As of June 1, Wealthfront had 83,000 customers and managed $3.5 billion in assets, according to regulatory filings.
Acorns Grow of Irvine, Calif., is employing a strategy used by banks to help customers save money by “rounding up” purchases to whole dollars and depositing the excess into savings accounts. In May, Acorns launched its “Found Money” program in partnership with retailers, where money is deposited directly into the brokerage accounts of customers who jump on a coupon deal or make another qualifying purchase.
Acorns, which is backed by PayPal, among others, had 917,000 customers but only $197 million in assets under advisement through mid-July.
Betterment LLC, which has $5.1 billion in assets under management and 215,000 clients, entered the 401(k) market in March, offering a low-cost plan for small businesses and their employees. The New York-based firm also began offering its automated investment service as a platform for other financial advisers.
Whether the robo firms’ burgeoning businesses remain independent or are bought by larger rivals depends on how much their financial backers are able to support product expansion in a highly competitive market.

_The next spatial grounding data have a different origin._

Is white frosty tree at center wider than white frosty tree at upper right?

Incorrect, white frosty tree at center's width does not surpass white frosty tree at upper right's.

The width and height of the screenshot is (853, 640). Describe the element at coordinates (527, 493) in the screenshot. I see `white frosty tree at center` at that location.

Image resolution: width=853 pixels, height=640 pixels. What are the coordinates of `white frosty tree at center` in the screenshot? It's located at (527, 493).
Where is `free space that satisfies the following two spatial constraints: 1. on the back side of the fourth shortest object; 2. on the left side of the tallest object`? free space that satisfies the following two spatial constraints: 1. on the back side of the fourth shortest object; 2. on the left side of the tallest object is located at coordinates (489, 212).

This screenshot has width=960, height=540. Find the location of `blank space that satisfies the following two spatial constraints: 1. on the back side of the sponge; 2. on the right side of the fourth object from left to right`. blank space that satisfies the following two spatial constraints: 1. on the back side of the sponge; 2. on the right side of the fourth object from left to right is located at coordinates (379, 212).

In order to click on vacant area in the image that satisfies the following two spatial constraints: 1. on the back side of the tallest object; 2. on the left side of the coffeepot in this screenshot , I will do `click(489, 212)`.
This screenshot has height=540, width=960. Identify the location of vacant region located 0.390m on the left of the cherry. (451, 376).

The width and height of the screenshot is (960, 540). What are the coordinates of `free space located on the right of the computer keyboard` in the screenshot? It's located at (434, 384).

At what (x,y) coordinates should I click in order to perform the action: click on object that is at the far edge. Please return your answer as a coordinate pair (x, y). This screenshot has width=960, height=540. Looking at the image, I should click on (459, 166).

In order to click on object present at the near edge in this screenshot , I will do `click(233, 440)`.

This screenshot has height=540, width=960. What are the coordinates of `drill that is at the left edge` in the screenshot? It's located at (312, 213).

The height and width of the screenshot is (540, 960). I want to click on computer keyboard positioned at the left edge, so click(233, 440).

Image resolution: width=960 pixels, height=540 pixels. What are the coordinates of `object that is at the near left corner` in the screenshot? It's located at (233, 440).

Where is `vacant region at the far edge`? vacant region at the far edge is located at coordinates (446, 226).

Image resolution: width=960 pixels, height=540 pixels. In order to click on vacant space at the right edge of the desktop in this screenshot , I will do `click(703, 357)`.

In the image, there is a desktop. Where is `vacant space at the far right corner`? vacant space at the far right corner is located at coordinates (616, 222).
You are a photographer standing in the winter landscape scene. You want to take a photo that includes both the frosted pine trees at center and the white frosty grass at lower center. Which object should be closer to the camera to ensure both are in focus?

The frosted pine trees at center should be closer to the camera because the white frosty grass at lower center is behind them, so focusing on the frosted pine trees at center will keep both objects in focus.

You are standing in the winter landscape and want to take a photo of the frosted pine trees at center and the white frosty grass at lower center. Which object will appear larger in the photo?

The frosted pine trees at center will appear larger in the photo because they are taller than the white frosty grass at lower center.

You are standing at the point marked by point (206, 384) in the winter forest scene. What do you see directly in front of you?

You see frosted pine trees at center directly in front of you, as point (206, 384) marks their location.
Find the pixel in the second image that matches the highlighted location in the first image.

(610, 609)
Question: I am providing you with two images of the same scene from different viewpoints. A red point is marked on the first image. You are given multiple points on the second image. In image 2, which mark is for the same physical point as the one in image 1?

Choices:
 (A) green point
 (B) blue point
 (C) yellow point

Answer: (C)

“I’m not sure the venture capitalists ever really realized how tight the margins are in wealth management. There’s the cost of trading, the people and the disclosure,” says Phil Blancato, chief executive of Ladenburg Thalmann Asset Management in New York, which offers a “robo” solution to the 4,000 independent advisers on its platform. “Automation is a good idea, but it really takes significant assets to get to the lowest cost.”
Still, as the Labor Department monitors fiduciary advice on retirement accounts, Mr. Blancato sees a further move toward automated advice to reduce risk exposure for financial advisers, who will be challenged to show how their personal touch and execution adds value relative to more automation.
Wells Fargo & Co., J.P. Morgan Chase & Co., Bank of America Corp. and Citigroup Inc. have all said they plan to offer low-cost, automated investment services either on their own or by joining with a private-label robo adviser. And BlackRock Inc. a year ago bought FutureAdvisor, a San Francisco-based firm that has developed a tool that is similar to products offered by Wealthfront and Betterment.
Demitry Estrin, a managing director of research firm MARU/VCR&C in New York, expects customers in the future will want a brokerage firm or adviser that offers any combination of three services levels—self-directed, automated advice and professional input—as well as some amount of financial planning and even insurance offerings.
How these companies pull it off and what they charge “will determine whether they keep the customer,” he says.